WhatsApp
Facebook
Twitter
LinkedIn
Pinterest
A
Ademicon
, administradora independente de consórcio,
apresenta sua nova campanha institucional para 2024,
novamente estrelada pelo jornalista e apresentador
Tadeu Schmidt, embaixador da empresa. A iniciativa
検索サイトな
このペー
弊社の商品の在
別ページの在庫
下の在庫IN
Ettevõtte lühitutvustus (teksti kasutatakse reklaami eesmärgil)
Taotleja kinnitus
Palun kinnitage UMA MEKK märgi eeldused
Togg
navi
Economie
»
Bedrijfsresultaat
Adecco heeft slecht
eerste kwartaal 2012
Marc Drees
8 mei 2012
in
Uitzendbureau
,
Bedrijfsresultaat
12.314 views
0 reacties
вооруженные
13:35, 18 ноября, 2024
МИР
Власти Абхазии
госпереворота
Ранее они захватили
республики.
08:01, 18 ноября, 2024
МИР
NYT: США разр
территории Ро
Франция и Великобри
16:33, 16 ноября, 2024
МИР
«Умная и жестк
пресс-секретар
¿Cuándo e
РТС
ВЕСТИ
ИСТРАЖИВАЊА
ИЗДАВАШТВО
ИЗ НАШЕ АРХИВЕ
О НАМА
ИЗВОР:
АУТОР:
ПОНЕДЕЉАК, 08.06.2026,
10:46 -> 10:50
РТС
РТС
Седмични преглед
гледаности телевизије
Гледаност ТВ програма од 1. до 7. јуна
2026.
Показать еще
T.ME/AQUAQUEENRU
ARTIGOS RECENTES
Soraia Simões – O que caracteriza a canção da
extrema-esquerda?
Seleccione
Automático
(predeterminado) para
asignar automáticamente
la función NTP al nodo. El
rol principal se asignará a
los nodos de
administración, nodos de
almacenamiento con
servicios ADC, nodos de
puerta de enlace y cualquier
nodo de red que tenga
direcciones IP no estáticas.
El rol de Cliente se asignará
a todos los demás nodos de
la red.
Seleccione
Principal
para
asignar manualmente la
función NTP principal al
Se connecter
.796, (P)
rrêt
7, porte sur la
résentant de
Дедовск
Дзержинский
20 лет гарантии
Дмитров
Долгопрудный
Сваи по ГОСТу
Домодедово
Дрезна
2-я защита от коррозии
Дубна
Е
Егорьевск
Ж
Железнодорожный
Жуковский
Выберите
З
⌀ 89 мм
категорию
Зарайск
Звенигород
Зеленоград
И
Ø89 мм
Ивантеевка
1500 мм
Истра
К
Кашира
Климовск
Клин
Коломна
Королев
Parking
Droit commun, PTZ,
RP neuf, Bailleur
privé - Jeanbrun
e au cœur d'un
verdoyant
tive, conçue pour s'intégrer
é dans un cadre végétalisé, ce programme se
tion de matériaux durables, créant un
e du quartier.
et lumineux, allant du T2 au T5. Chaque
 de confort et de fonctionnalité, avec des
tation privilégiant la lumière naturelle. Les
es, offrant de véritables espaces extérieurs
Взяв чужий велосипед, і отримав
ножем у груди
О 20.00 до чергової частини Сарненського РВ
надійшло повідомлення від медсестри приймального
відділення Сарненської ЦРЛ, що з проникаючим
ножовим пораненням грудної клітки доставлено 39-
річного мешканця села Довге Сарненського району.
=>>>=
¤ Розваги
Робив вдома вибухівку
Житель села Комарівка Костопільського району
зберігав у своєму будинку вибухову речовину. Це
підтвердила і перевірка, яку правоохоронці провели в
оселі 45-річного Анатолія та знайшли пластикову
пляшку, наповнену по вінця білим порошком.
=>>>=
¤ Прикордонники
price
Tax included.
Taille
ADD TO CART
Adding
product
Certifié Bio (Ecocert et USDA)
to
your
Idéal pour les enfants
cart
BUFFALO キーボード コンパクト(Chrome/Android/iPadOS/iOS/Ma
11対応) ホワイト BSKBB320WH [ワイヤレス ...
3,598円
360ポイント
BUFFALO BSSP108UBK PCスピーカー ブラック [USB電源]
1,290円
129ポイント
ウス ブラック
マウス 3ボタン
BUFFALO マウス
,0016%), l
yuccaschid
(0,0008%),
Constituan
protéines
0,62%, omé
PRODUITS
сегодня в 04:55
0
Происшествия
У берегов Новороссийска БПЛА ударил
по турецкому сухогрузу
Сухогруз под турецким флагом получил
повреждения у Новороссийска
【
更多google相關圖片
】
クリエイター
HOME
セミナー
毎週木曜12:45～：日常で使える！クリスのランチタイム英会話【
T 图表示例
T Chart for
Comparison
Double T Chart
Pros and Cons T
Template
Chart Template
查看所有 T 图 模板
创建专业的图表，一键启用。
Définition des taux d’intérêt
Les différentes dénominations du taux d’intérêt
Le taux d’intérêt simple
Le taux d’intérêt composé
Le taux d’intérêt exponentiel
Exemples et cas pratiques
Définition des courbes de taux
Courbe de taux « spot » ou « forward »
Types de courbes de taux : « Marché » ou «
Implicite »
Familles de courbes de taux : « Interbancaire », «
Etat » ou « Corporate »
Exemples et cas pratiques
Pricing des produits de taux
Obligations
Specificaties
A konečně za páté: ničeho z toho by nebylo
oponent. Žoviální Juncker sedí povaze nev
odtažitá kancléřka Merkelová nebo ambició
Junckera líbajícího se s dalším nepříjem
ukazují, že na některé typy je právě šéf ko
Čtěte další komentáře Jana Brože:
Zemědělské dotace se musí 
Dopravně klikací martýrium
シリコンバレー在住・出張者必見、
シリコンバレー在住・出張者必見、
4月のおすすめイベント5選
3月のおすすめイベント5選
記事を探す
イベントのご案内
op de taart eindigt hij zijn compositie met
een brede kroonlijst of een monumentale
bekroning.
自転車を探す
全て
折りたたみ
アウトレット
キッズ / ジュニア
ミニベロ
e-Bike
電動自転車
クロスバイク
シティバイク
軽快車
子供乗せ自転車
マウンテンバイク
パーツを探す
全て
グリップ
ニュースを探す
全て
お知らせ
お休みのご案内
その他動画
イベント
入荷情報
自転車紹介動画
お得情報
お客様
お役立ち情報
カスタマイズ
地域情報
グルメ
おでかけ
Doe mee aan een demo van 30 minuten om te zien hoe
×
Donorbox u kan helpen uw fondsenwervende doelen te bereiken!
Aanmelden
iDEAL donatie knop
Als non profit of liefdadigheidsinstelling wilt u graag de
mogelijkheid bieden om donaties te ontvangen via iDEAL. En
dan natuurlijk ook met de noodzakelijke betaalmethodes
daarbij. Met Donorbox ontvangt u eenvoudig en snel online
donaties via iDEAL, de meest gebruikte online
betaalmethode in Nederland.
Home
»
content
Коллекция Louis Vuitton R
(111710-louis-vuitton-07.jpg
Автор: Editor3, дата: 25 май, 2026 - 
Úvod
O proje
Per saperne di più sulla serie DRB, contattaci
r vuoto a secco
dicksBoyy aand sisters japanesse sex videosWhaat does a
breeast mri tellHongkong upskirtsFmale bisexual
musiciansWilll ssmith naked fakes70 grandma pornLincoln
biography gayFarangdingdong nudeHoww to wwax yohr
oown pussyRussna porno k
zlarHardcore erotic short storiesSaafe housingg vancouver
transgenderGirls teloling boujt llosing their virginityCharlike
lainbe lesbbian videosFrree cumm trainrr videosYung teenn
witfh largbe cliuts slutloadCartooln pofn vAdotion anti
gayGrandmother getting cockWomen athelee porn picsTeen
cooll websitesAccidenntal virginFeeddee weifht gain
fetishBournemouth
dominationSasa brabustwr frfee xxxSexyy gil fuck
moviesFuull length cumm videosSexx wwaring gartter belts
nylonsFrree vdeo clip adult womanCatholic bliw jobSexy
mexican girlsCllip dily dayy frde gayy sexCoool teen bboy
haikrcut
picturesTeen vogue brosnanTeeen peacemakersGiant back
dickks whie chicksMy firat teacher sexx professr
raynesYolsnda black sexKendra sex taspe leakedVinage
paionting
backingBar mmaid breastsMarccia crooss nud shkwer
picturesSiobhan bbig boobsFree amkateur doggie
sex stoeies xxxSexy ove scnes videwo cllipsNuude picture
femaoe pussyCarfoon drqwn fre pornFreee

Task goal — For each line in the data above that contains the string "cumm", extract the line.

Written solution —
lainbe lesbbian videosFrree cumm trainrr videosYung teenn
moviesFuull length cumm videosSexx wwaring gartter belts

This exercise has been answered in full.